“Anyhow, I’d been devout enough, as far as sinning goes, for forty years. I wasn’t even blessed with the chance to be anything else. Then a new parson came, an underdone young man with new fal-da-dal ideas. I wonder how soon he’d become a gargoyle? I defy him to stand out long against the cast-iron nonentity of that village. But he didn’t take kindly either to me or my music. Hadn’t any sense of humour at all. I don’t know what I ever knew a clergyman who had. Perhaps a man couldn’t very well go on being a clergyman if he possessed such a trait.

“Anyhow, this particular one did not think I put enough expression into the tunes. He said they hardly sounded like sacred tunes at all; which wasn’t surprising, when you come to think that sometimes a low note and sometimes a high note on that little tin-pot organ would take it into its head to stick, and would either boom or squeak all through the thing I was playing.” Hal burst out laughing, quite unable to contain herself any longer, but the spinster went on calmly: “The tune might just as well have been ‘Down by the Old Bull and Bush’ then, but it wasn’t my fault, because when your hands and arms and feet and eyes and ears are all struggling to keep time with a village choir that varies its pace every few bars, you’ve got nothing left to release a stuck note with.”

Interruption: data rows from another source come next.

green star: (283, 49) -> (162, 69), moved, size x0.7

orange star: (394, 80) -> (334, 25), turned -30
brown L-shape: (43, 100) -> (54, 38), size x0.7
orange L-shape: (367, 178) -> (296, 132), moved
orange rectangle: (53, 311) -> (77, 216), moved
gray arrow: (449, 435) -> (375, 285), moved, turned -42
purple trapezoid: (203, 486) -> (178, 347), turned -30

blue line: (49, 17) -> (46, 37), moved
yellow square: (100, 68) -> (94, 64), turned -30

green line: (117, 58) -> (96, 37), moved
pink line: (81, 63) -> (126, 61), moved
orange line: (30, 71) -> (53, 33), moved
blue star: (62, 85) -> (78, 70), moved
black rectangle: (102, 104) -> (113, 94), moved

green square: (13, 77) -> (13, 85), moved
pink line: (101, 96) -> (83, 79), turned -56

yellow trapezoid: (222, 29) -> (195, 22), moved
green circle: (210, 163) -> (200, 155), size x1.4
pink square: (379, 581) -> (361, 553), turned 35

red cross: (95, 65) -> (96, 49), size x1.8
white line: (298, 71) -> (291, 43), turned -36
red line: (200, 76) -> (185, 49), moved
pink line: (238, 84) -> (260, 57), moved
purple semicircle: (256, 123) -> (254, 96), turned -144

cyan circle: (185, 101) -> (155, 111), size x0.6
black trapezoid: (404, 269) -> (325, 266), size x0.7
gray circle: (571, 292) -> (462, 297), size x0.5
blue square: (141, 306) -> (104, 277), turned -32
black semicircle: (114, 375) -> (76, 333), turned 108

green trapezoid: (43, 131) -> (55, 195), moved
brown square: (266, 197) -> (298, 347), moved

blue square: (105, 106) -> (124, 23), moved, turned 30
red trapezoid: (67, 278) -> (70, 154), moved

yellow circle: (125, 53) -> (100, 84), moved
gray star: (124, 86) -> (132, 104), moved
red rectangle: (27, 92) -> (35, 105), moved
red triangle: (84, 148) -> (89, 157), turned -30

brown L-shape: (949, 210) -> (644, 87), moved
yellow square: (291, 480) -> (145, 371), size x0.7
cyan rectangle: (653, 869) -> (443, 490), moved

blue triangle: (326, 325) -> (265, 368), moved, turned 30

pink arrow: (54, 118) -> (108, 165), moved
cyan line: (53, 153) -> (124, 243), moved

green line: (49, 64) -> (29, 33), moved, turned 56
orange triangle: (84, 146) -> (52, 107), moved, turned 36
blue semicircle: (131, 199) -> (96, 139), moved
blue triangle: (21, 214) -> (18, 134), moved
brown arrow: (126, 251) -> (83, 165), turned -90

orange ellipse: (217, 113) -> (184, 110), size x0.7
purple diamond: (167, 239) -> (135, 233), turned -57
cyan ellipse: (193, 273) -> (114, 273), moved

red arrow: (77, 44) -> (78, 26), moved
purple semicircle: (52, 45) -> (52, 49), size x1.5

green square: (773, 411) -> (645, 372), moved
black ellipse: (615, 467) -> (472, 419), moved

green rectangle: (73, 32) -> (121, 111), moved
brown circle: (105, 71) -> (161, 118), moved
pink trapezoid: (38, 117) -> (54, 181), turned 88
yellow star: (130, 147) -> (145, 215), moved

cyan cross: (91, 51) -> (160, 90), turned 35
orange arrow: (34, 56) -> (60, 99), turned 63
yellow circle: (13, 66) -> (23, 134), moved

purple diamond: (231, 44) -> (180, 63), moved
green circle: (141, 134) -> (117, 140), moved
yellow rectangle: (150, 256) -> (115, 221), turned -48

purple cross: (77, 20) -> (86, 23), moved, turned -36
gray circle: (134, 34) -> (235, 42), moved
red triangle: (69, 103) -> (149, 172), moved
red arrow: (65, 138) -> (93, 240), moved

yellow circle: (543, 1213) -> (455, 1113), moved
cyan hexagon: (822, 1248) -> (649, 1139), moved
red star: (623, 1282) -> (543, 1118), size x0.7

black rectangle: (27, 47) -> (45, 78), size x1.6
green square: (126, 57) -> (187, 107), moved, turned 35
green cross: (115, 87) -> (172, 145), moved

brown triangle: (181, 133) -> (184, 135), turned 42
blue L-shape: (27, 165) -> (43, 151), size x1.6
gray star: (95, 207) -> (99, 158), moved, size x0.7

“I hope you didn’t tell the under-done young parson about ‘The Old Bull and Bush’?” said Hal, still rocking with enjoyment and bent chiefly upon leading her on.

“I’d never heard of it then, or I might have. Even that won’t reach the village I’m thinking of for a hundred years; and then they’ll play it until the very birds lose heart, and think they are uncannily up to date. So they are if you count it when things come round the second time. I told him if the organ seemed to be playing ‘Yankee Doodle,’ I supposed it was because it felt like it; as, for twenty-five years, it had more or less pleased itself at my expense.

“But he’ll be a gargoyle soon, and then he won’t notice, and it will boom and squaek to its heart’s content. Of course I ought to have stayed on because I matched it all, and I didn’t mind the booming and squeaking as long as the choir didn’t get convulsed, and stop altogether—because that was liable to catch father’s attention. A gargoyle is out of place in London. It’s as mad for me to be here as that I’m here to teach music. After I became fossilised I ought to have stayed on till I died, and then that self-willed organ could have fairly squeaked itself out over my corpse. Come along and have some tea now. Poor Mr. Hayward will be getting faint.”

“But you’re too perfectly delicious for anything!” Hal cried, springing off the table. “Why haven’t I known you for years? Why haven’t I known you all my life? You must meet my cousin Dick Bruce. You absolutely must, with the least possible delay. He’ll simply dote on you. Come along to Basil, and tell me heaps and heaps more”; and she caught her by the arm in the friendliest fashion, and half-pulled her along to the little sitting-room.

CHAPTER XXXIII

“What a gossip you two have been having!” Basil said, and, seeing the laughter in Hal’s eyes, he added, “has G been telling you some of her amazing theories, or tearing the existing order of the universe to shreds?”

“Oh, I don’t know, but she’s simply immense. Have you heard about the tin-pot organ that will play its own way, and the choir that gets convulsed, and the underdone young parson? She’s simply got to know Dick. He wouldn’t miss it for the world.”

“Yes; I’ve heard most of it. She plays an organ of laughter for me nowadays, that makes me bless the day she was born.”